Copy the data below word for word, leaving the pictures out of your answer.
================
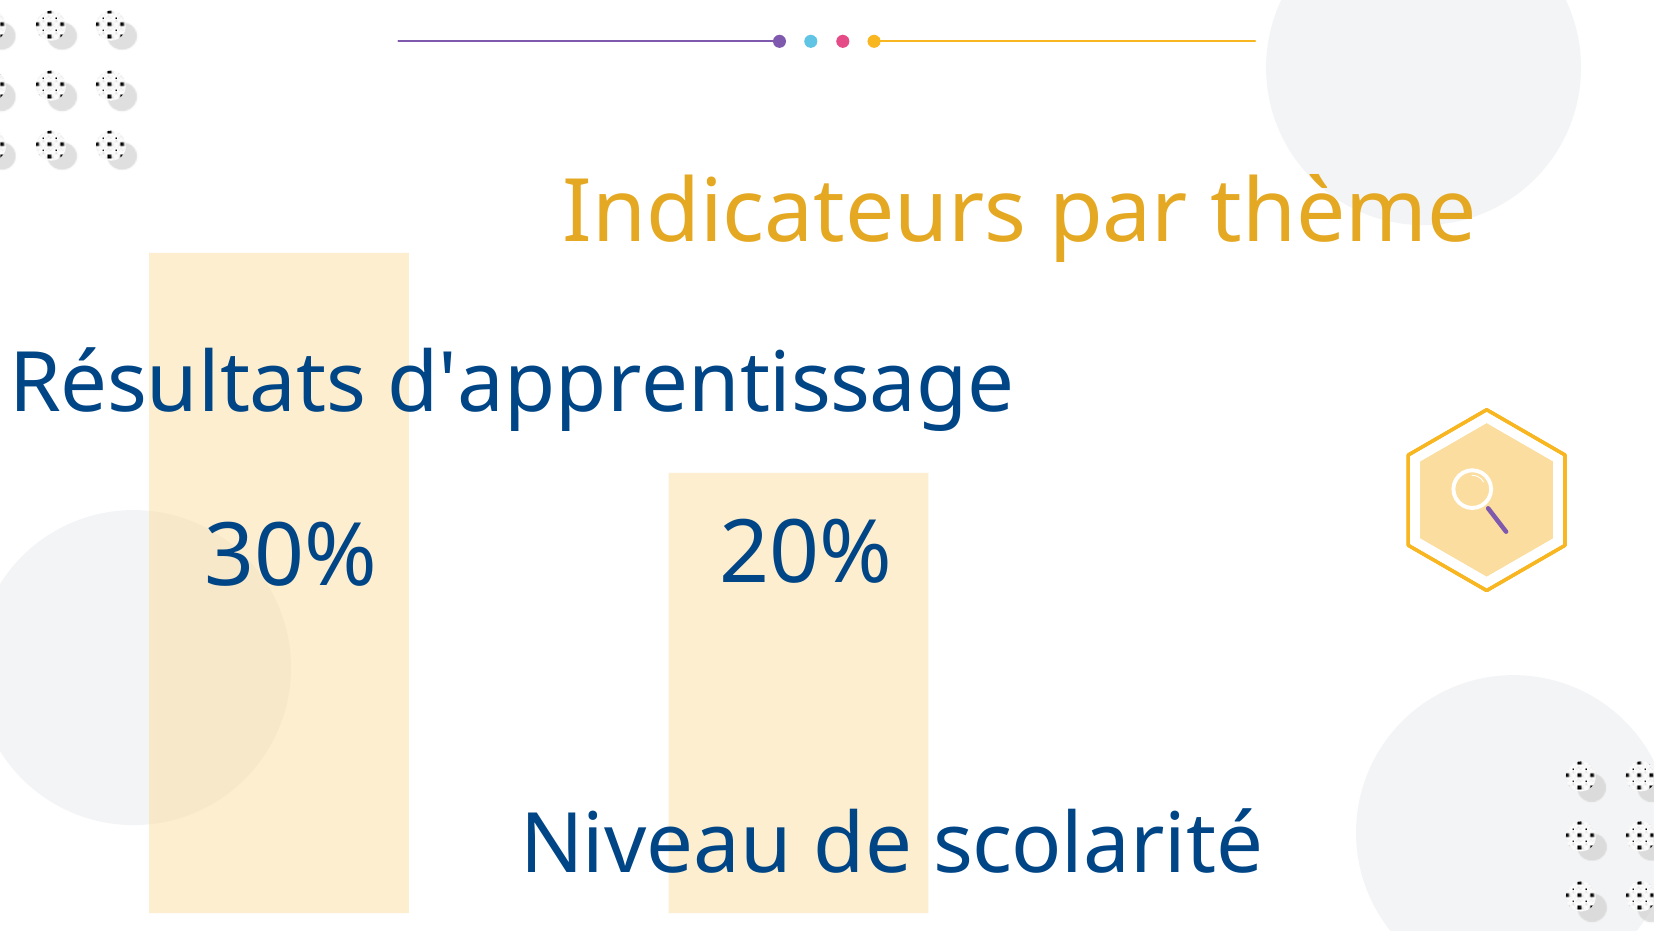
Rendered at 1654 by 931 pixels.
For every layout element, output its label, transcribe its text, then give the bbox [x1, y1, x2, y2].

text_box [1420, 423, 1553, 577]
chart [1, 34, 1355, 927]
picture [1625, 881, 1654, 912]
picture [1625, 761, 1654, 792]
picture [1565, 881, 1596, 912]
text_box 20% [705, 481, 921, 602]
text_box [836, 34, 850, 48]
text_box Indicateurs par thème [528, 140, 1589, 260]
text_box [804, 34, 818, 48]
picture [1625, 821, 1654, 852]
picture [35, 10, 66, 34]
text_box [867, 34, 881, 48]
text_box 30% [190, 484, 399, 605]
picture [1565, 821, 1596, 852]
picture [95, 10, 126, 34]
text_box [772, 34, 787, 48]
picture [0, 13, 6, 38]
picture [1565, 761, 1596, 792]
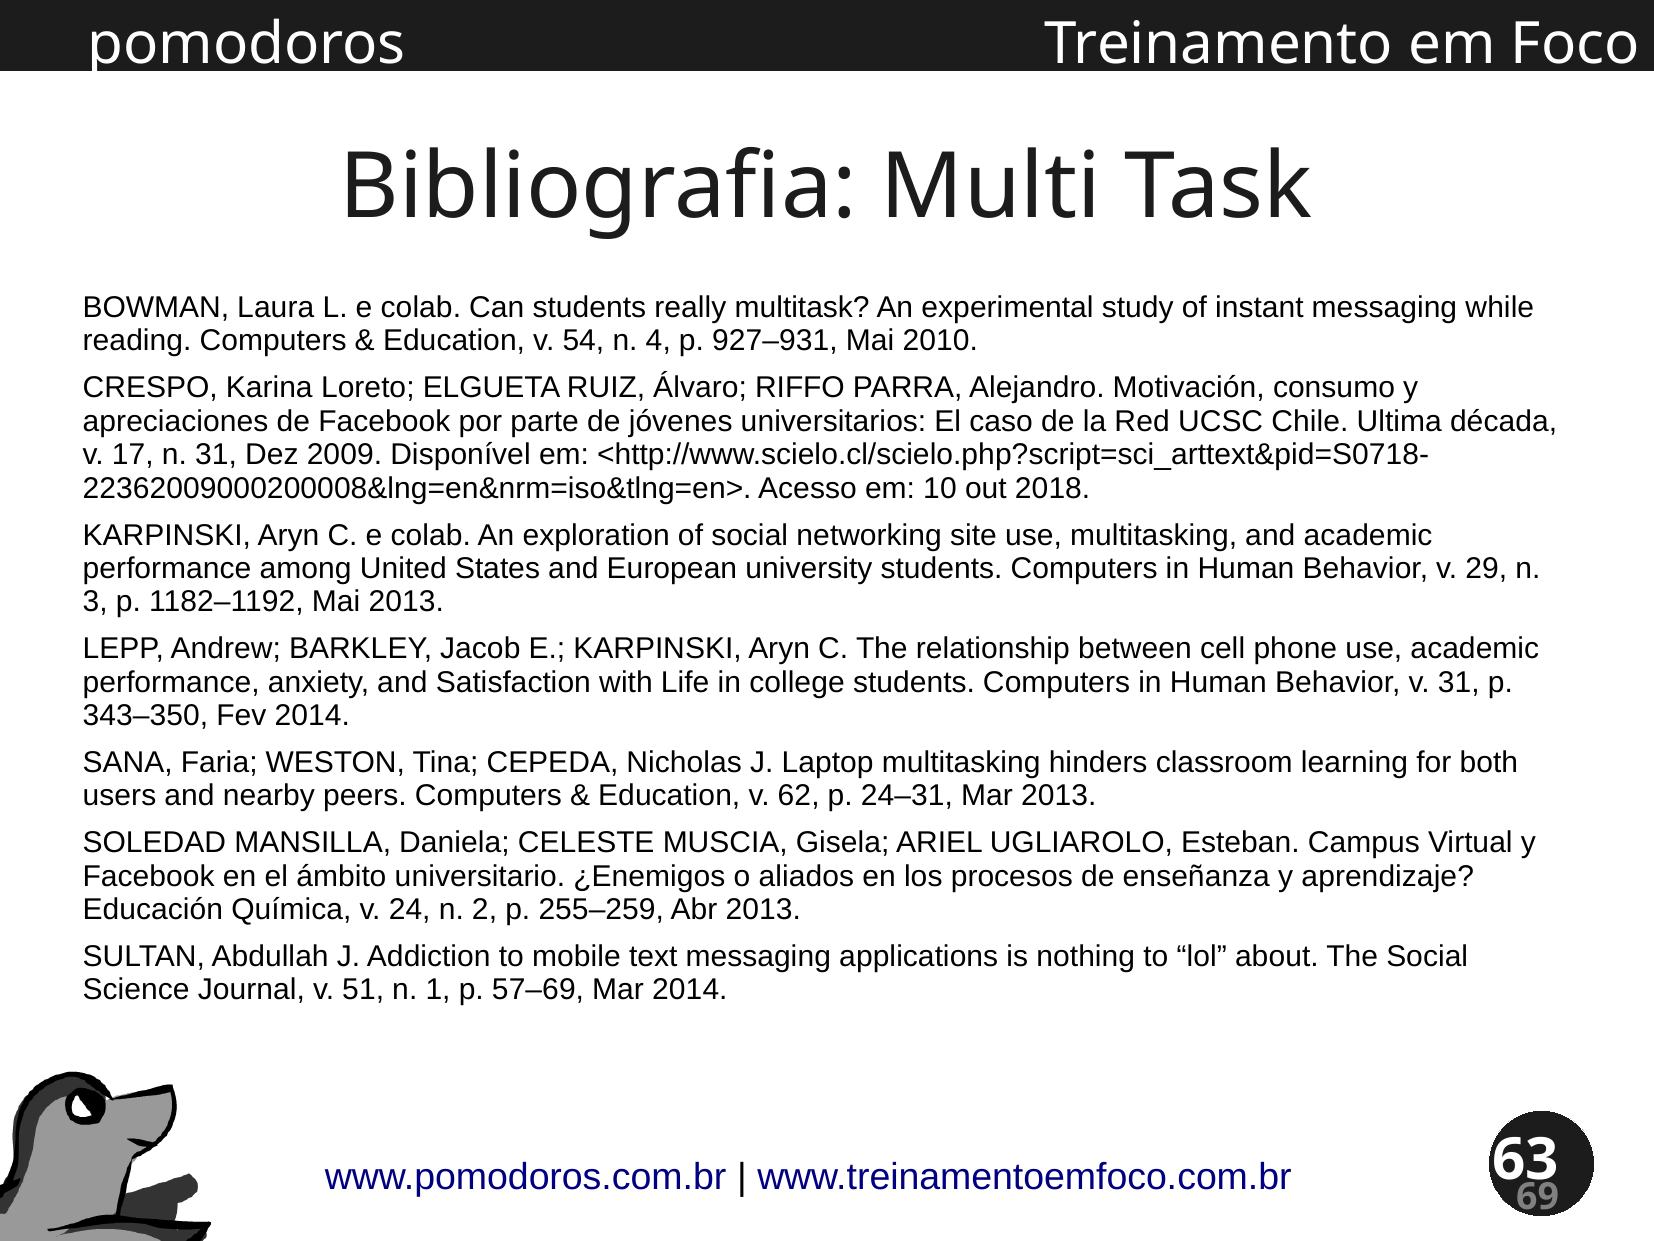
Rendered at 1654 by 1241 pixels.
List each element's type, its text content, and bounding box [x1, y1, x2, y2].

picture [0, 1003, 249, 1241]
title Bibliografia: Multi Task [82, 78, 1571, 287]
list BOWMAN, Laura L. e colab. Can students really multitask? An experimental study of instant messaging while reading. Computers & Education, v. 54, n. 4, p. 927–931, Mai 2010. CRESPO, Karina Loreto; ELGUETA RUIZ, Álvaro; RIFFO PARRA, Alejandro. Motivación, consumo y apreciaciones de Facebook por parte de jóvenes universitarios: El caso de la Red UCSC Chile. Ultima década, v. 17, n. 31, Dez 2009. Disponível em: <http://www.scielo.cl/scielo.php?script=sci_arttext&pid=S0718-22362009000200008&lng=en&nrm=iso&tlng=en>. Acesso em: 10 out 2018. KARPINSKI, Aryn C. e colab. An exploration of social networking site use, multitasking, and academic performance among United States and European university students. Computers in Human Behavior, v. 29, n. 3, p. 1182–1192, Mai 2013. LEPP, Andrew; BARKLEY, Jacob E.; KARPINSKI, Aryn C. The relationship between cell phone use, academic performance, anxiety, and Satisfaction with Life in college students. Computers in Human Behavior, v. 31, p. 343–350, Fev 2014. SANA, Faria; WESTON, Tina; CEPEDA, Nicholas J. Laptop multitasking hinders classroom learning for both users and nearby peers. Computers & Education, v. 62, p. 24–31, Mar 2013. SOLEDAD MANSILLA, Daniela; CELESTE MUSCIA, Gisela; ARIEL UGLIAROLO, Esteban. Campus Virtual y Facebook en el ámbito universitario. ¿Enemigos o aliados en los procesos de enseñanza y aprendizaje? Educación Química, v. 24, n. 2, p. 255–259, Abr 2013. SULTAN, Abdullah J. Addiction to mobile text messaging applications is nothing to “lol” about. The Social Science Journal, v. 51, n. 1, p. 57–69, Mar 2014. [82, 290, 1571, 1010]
================
**RESULT:**
Rendered at 1654 by 931 pixels.
For every layout element, output its label, transcribe its text, then give the bbox [x1, y1, x2, y2].

text_box [1420, 423, 1553, 577]
chart [1, 34, 1355, 927]
picture [1625, 881, 1654, 912]
picture [1625, 761, 1654, 792]
picture [1565, 881, 1596, 912]
text_box 20% [705, 481, 921, 602]
text_box [836, 34, 850, 48]
text_box Indicateurs par thème [528, 140, 1589, 260]
text_box [804, 34, 818, 48]
picture [1625, 821, 1654, 852]
picture [35, 10, 66, 34]
text_box [867, 34, 881, 48]
text_box 30% [190, 484, 399, 605]
picture [1565, 821, 1596, 852]
picture [95, 10, 126, 34]
text_box [772, 34, 787, 48]
picture [0, 13, 6, 38]
picture [1565, 761, 1596, 792]
Rendered at 1654 by 1241 pixels.
List each element's type, its text content, and bounding box [x1, y1, x2, y2].

picture [0, 1003, 249, 1241]
title Bibliografia: Multi Task [82, 78, 1571, 287]
list BOWMAN, Laura L. e colab. Can students really multitask? An experimental study of instant messaging while reading. Computers & Education, v. 54, n. 4, p. 927–931, Mai 2010. CRESPO, Karina Loreto; ELGUETA RUIZ, Álvaro; RIFFO PARRA, Alejandro. Motivación, consumo y apreciaciones de Facebook por parte de jóvenes universitarios: El caso de la Red UCSC Chile. Ultima década, v. 17, n. 31, Dez 2009. Disponível em: <http://www.scielo.cl/scielo.php?script=sci_arttext&pid=S0718-22362009000200008&lng=en&nrm=iso&tlng=en>. Acesso em: 10 out 2018. KARPINSKI, Aryn C. e colab. An exploration of social networking site use, multitasking, and academic performance among United States and European university students. Computers in Human Behavior, v. 29, n. 3, p. 1182–1192, Mai 2013. LEPP, Andrew; BARKLEY, Jacob E.; KARPINSKI, Aryn C. The relationship between cell phone use, academic performance, anxiety, and Satisfaction with Life in college students. Computers in Human Behavior, v. 31, p. 343–350, Fev 2014. SANA, Faria; WESTON, Tina; CEPEDA, Nicholas J. Laptop multitasking hinders classroom learning for both users and nearby peers. Computers & Education, v. 62, p. 24–31, Mar 2013. SOLEDAD MANSILLA, Daniela; CELESTE MUSCIA, Gisela; ARIEL UGLIAROLO, Esteban. Campus Virtual y Facebook en el ámbito universitario. ¿Enemigos o aliados en los procesos de enseñanza y aprendizaje? Educación Química, v. 24, n. 2, p. 255–259, Abr 2013. SULTAN, Abdullah J. Addiction to mobile text messaging applications is nothing to “lol” about. The Social Science Journal, v. 51, n. 1, p. 57–69, Mar 2014. [82, 290, 1571, 1010]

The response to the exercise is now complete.